**Work to be completed:** Look through the entries for the string "Aggregate", and copy each line that holds it.

[Collected data entries]
○ ○ ○
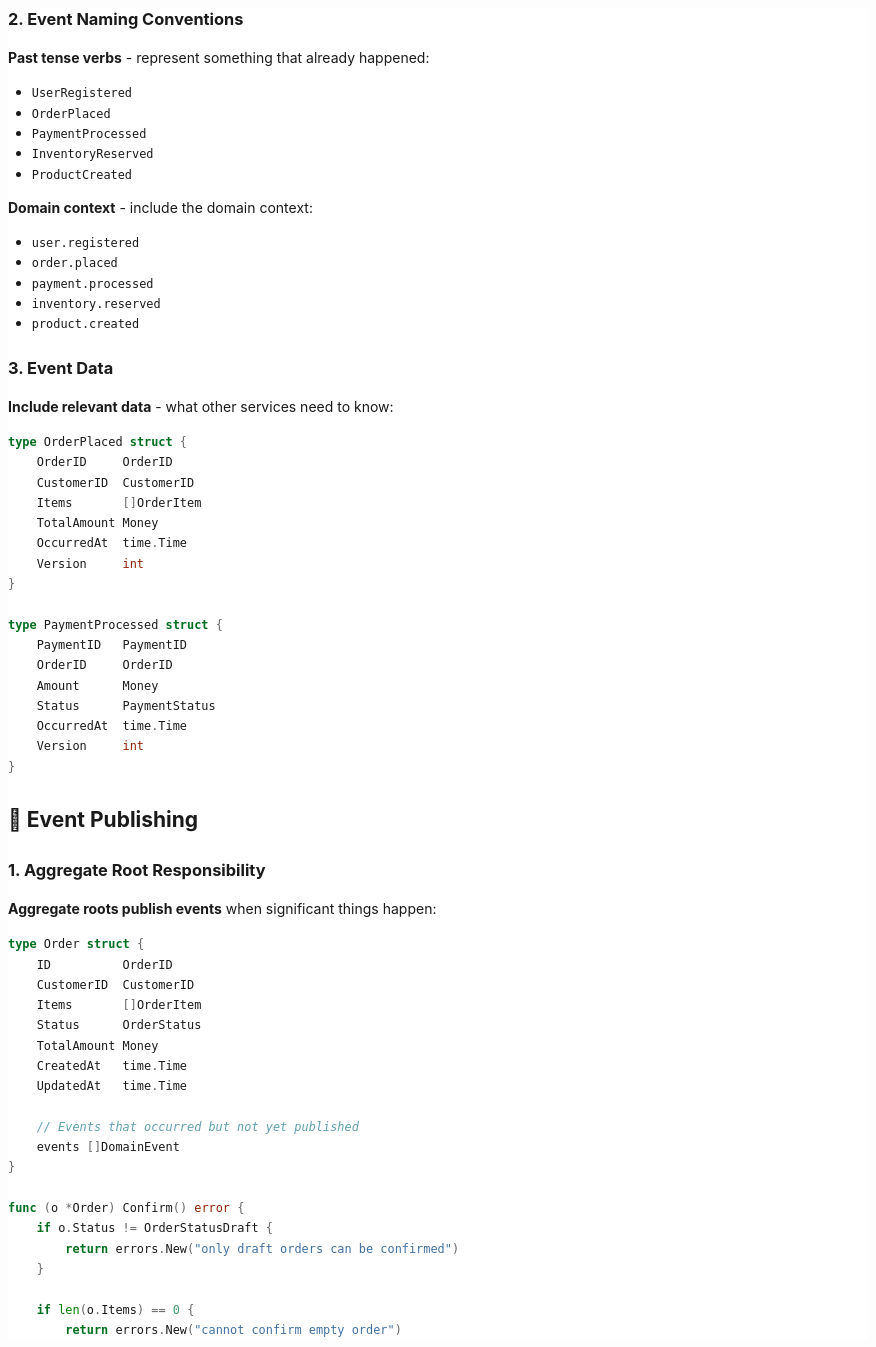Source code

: ### 2. Event Naming Conventions
**Past tense verbs** - represent something that already happened:
- `UserRegistered`
- `OrderPlaced`
- `PaymentProcessed`
- `InventoryReserved`
- `ProductCreated`

**Domain context** - include the domain context:
- `user.registered`
- `order.placed`
- `payment.processed`
- `inventory.reserved`
- `product.created`

### 3. Event Data
**Include relevant data** - what other services need to know:
```go
type OrderPlaced struct {
    OrderID     OrderID
    CustomerID  CustomerID
    Items       []OrderItem
    TotalAmount Money
    OccurredAt  time.Time
    Version     int
}

type PaymentProcessed struct {
    PaymentID   PaymentID
    OrderID     OrderID
    Amount      Money
    Status      PaymentStatus
    OccurredAt  time.Time
    Version     int
}
```

## 🔄 Event Publishing

### 1. Aggregate Root Responsibility
**Aggregate roots publish events** when significant things happen:

```go
type Order struct {
    ID          OrderID
    CustomerID  CustomerID
    Items       []OrderItem
    Status      OrderStatus
    TotalAmount Money
    CreatedAt   time.Time
    UpdatedAt   time.Time
    
    // Events that occurred but not yet published
    events []DomainEvent
}

func (o *Order) Confirm() error {
    if o.Status != OrderStatusDraft {
        return errors.New("only draft orders can be confirmed")
    }
    
    if len(o.Items) == 0 {
        return errors.New("cannot confirm empty order")
```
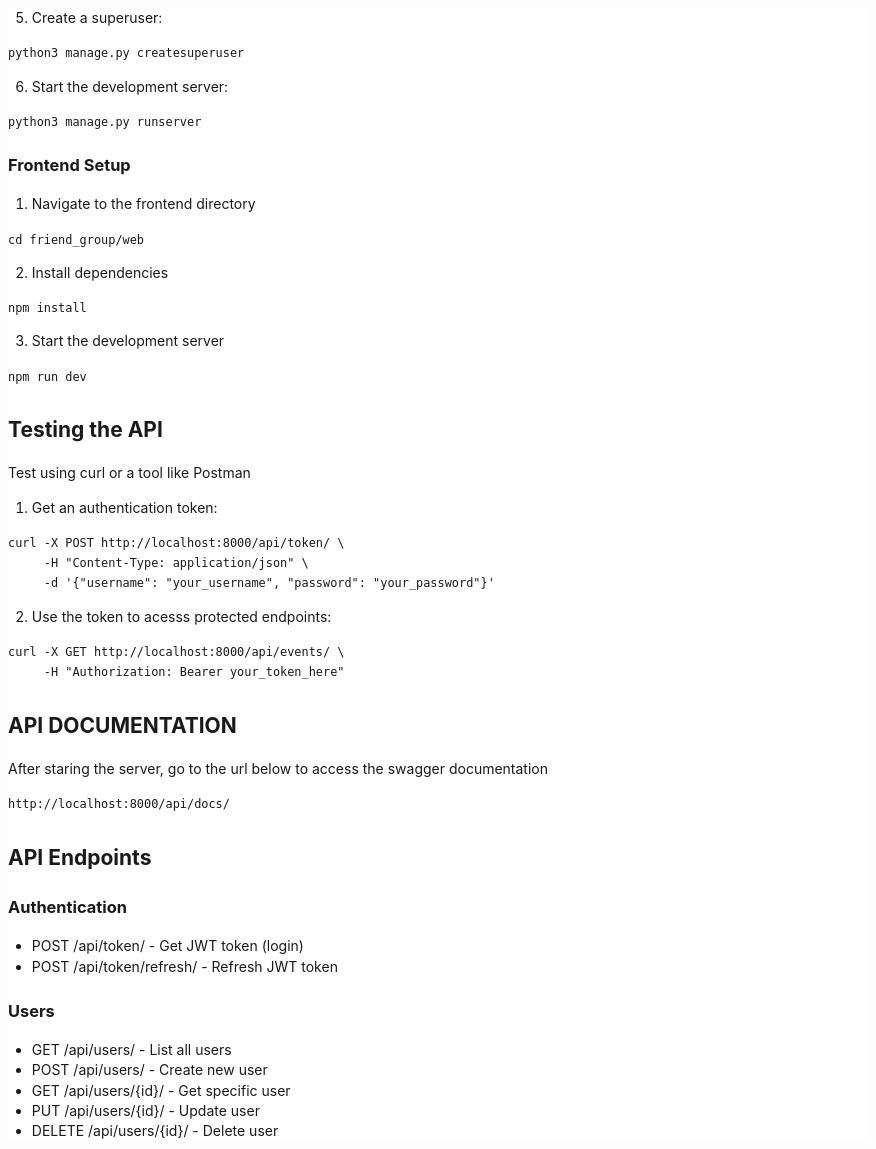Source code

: 5. Create a superuser:
```
python3 manage.py createsuperuser
```
6. Start the development server:
```
python3 manage.py runserver
```

### Frontend Setup
1. Navigate to the frontend directory
```
cd friend_group/web
```
2. Install dependencies
```
npm install
```
3. Start the development server
```
npm run dev
```

## Testing the API
Test using curl or a tool like Postman
1. Get an authentication token:
```
curl -X POST http://localhost:8000/api/token/ \
     -H "Content-Type: application/json" \
     -d '{"username": "your_username", "password": "your_password"}'
```
2. Use the token to acesss protected endpoints:
```
curl -X GET http://localhost:8000/api/events/ \
     -H "Authorization: Bearer your_token_here"
```

## API DOCUMENTATION
After staring the server, go to the url below to access the swagger documentation
```
http://localhost:8000/api/docs/
```
## API Endpoints

### Authentication
- POST /api/token/ - Get JWT token (login)
- POST /api/token/refresh/ - Refresh JWT token

### Users
- GET /api/users/ - List all users
- POST /api/users/ - Create new user
- GET /api/users/{id}/ - Get specific user
- PUT /api/users/{id}/ - Update user
- DELETE /api/users/{id}/ - Delete user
○ ○ ○
**Output of the exercise:**
### 1. Aggregate Root Responsibility
**Aggregate roots publish events** when significant things happen:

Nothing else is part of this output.